The preparation method of this non-phospholipid surfactants multiplet liposome:
(1) by caprylic/capric mixture with triglycerides post-heating to 75 ~ 95 DEG C of the lecithin of 5.0g and the arachidic alcohol of 0.25g and behenyl alcohol and arachidic alcohol glucoside and 3.0g, finely dispersed oil phase component is obtained;
(2) by 0.01g potassium chloride and deionized water mixing post-heating to 75 ~ 95 DEG C, finely dispersed water phase components is obtained;
(3) with the aqueous phase of homogenizing speed 15500kr/min homogenizing step (2) gained, the oil phase component of step (1) gained is added wherein simultaneously, continue with homogenizing speed 15500kr/min homogenizing 4min;
(4) by the ultrasonic 2min of step (3) gained system;
(5) stir and be cooled to add antiseptic when 40 ~ 60 DEG C, and continue stirring and be cooled to room temperature.
Embodiment 3
A kind of non-phospholipid surfactants multiplet liposome, counts by weight percentage, its raw material composition and content as follows:
Described phospholipid is lecithin, the technical grade product used for cosmetic that Shanghai He Shan Industrial Co., Ltd. provides;
Described co-emulsifier is cetearyl alcohol and cetearyl glucoside, the technical grade product used for cosmetic that match BIC Corp of France provides;
Described liquid fat is caprylic/capric triglyceride, the technical grade product used for cosmetic that BASF China provides;
Described additive is potassium chloride, the technical grade product used for cosmetic that the smooth Science and Technology Co., Ltd. of upper Haitai provides;
Described antiseptic is imidazolidinyl urea.

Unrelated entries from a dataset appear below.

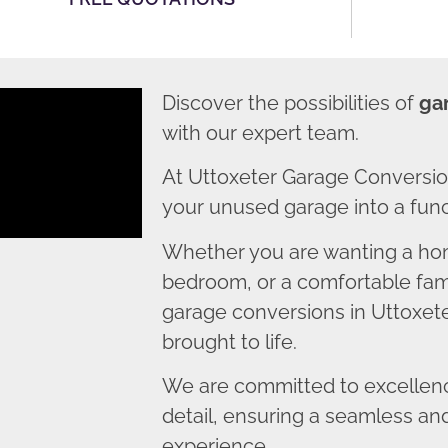
Discover the possibilities of
ga
with our expert team.
At Uttoxeter Garage Conversio
your unused garage into a funct
Whether you are wanting a home
bedroom, or a comfortable fami
garage conversions in Uttoxeter
brought to life.
We are committed to excellence
detail, ensuring a seamless an
experience.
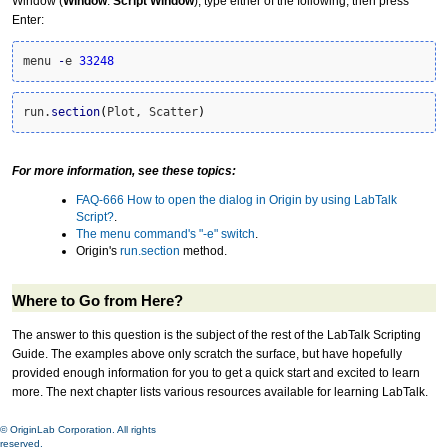
Window (
Window
:
Script Window
), type either of the following, then press
Enter:
menu 
-
e 
33248
run.
section
(
Plot, Scatter
)
For more information, see these topics:
FAQ-666 How to open the dialog in Origin by using LabTalk
Script?
.
The menu command's "-e" switch
.
Origin's
run.section
method.
Where to Go from Here?
The answer to this question is the subject of the rest of the LabTalk Scripting
Guide. The examples above only scratch the surface, but have hopefully
provided enough information for you to get a quick start and excited to learn
more. The next chapter lists various resources available for learning LabTalk.
© OriginLab Corporation. All rights
reserved.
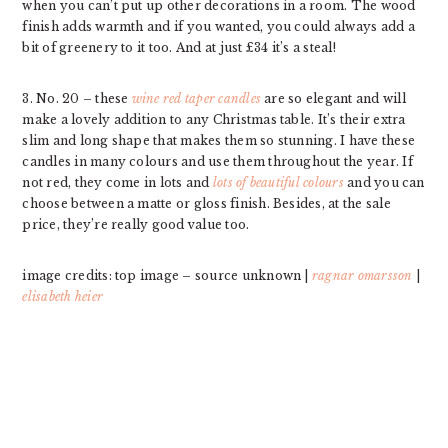
when you can’t put up other decorations in a room. The wood
finish adds warmth and if you wanted, you could always add a
bit of greenery to it too. And at just £34 it’s a steal!
3. No. 20 – these
wine red taper candles
are so elegant and will
make a lovely addition to any Christmas table. It’s their extra
slim and long shape that makes them so stunning. I have these
candles in many colours and use them throughout the year. If
not red, they come in lots and
lots of beautiful colours
and you can
choose between a matte or gloss finish. Besides, at the sale
price, they’re really good value too.
image credits: top image – source unknown |
ragnar omarsson
|
elisabeth heier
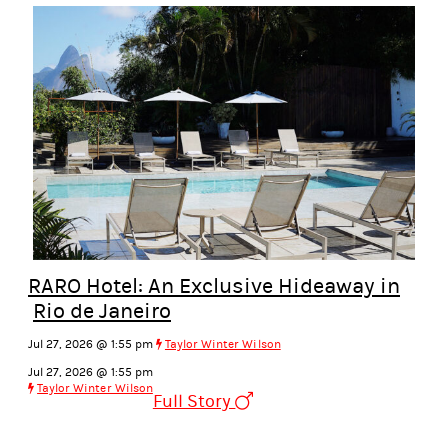
RARO Hotel: An Exclusive Hideaway in
Rio de Janeiro
Jul 27, 2026 @ 1:55 pm
Taylor Winter Wilson
Jul 27, 2026 @ 1:55 pm
Taylor Winter Wilson
Full Story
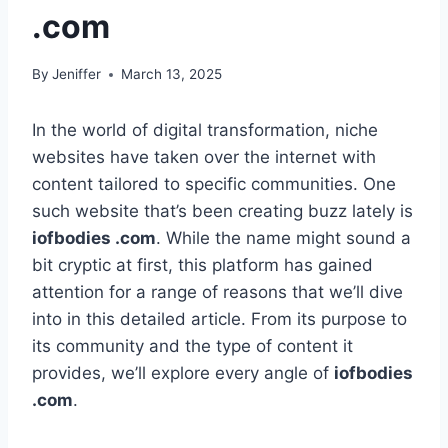
.com
By
Jeniffer
March 13, 2025
In the world of digital transformation, niche
websites have taken over the internet with
content tailored to specific communities. One
such website that’s been creating buzz lately is
iofbodies .com
. While the name might sound a
bit cryptic at first, this platform has gained
attention for a range of reasons that we’ll dive
into in this detailed article. From its purpose to
its community and the type of content it
provides, we’ll explore every angle of
iofbodies
.com
.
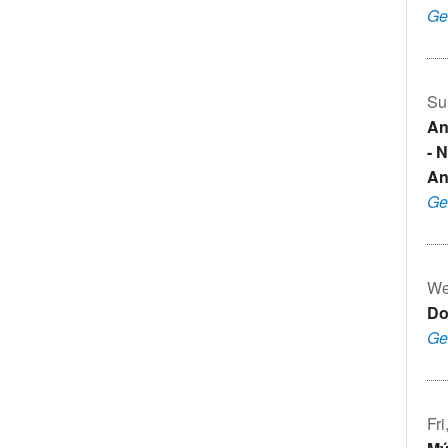
Ge
Su
An
- 
An
Ge
We
Do
Ge
Fr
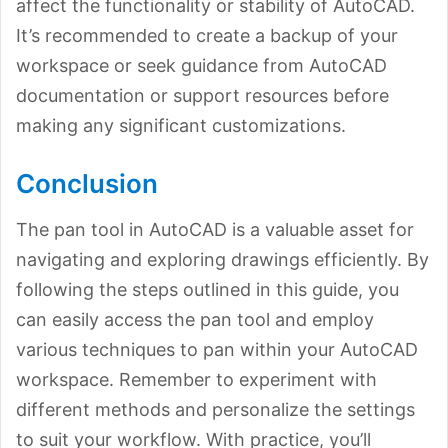
affect the functionality or stability of AutoCAD.
It’s recommended to create a backup of your
workspace or seek guidance from AutoCAD
documentation or support resources before
making any significant customizations.
Conclusion
The pan tool in AutoCAD is a valuable asset for
navigating and exploring drawings efficiently. By
following the steps outlined in this guide, you
can easily access the pan tool and employ
various techniques to pan within your AutoCAD
workspace. Remember to experiment with
different methods and personalize the settings
to suit your workflow. With practice, you’ll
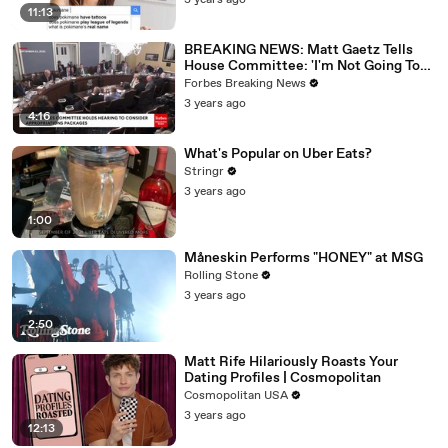
3 years ago
11:13
BREAKING NEWS: Matt Gaetz Tells
House Committee: 'I'm Not Going To
Vote For A Continuing Resolution'
Forbes Breaking News
3 years ago
4:16
What's Popular on Uber Eats?
Stringr
3 years ago
1:00
Måneskin Performs "HONEY" at MSG
Rolling Stone
3 years ago
2:50
Matt Rife Hilariously Roasts Your
Dating Profiles | Cosmopolitan
Cosmopolitan USA
3 years ago
12:13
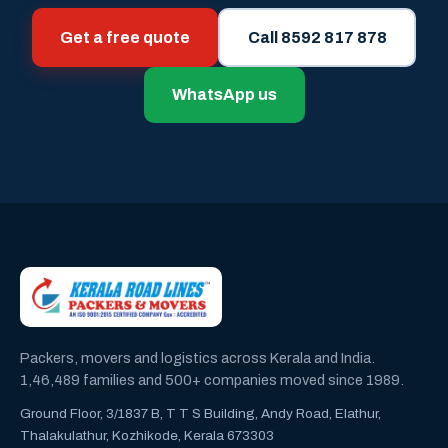
Get a free quote
Call 8592 817 878
WhatsApp us
Packers, movers and logistics across Kerala and India.
1,46,489 families and 500+ companies moved since 1989.
Ground Floor, 3/1837 B, T T S Building, Andy Road, Elathur,
Thalakulathur, Kozhikode, Kerala 673303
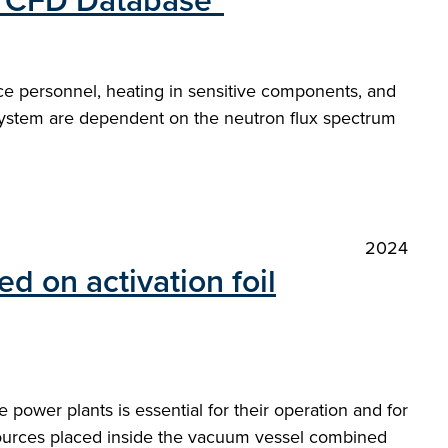
e CFD Database"
ance personnel, heating in sensitive components, and
 a system are dependent on the neutron flux spectrum
2024
 on activation foil
 power plants is essential for their operation and for
 sources placed inside the vacuum vessel combined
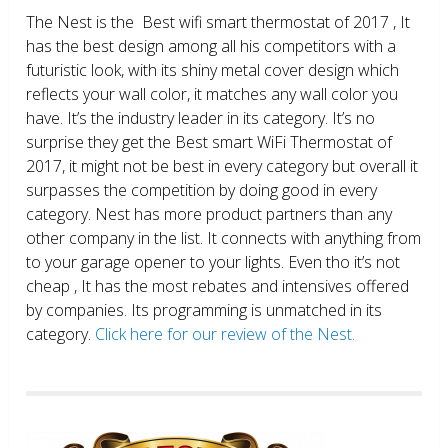
The Nest is the Best wifi smart thermostat of 2017 , It
has the best design among all his competitors with a
futuristic look, with its shiny metal cover design which
reflects your wall color, it matches any wall color you
have. It’s the industry leader in its category. It’s no
surprise they get the Best smart WiFi Thermostat of
2017, it might not be best in every category but overall it
surpasses the competition by doing good in every
category. Nest has more product partners than any
other company in the list. It connects with anything from
to your garage opener to your lights. Even tho it’s not
cheap , It has the most rebates and intensives offered
by companies. Its programming is unmatched in its
category.
Click here for our review of the Nest.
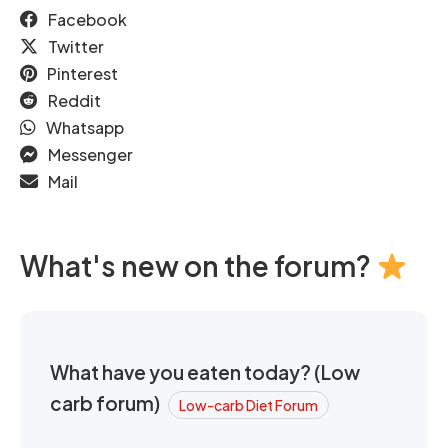
Facebook
Twitter
Pinterest
Reddit
Whatsapp
Messenger
Mail
What's new on the forum?
What have you eaten today? (Low
carb forum)
Low-carb Diet Forum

The preparation method of this non-phospholipid surfactants multiplet liposome:
(1) by caprylic/capric mixture with triglycerides post-heating to 75 ~ 95 DEG C of the lecithin of 10.0g and the cetearyl alcohol of 0.5g and cetearyl glucoside and 4.0g, finely dispersed oil phase component is obtained;
(2) by 0.05g potassium chloride and deionized water mixing post-heating to 75 ~ 95 DEG C, finely dispersed water phase components is obtained;
(3) with the aqueous phase of homogenizing speed 15500kr/min homogenizing step (2) gained, the oil phase component of step (1) gained is added wherein simultaneously, continue with homogenizing speed 15500kr/min homogenizing 4min;
(4) by step (3) gained system with 30% power ultrasonic 2min;
(5) stir and be cooled to add antiseptic when 40 ~ 60 DEG C, and continue stirring and be cooled to room temperature.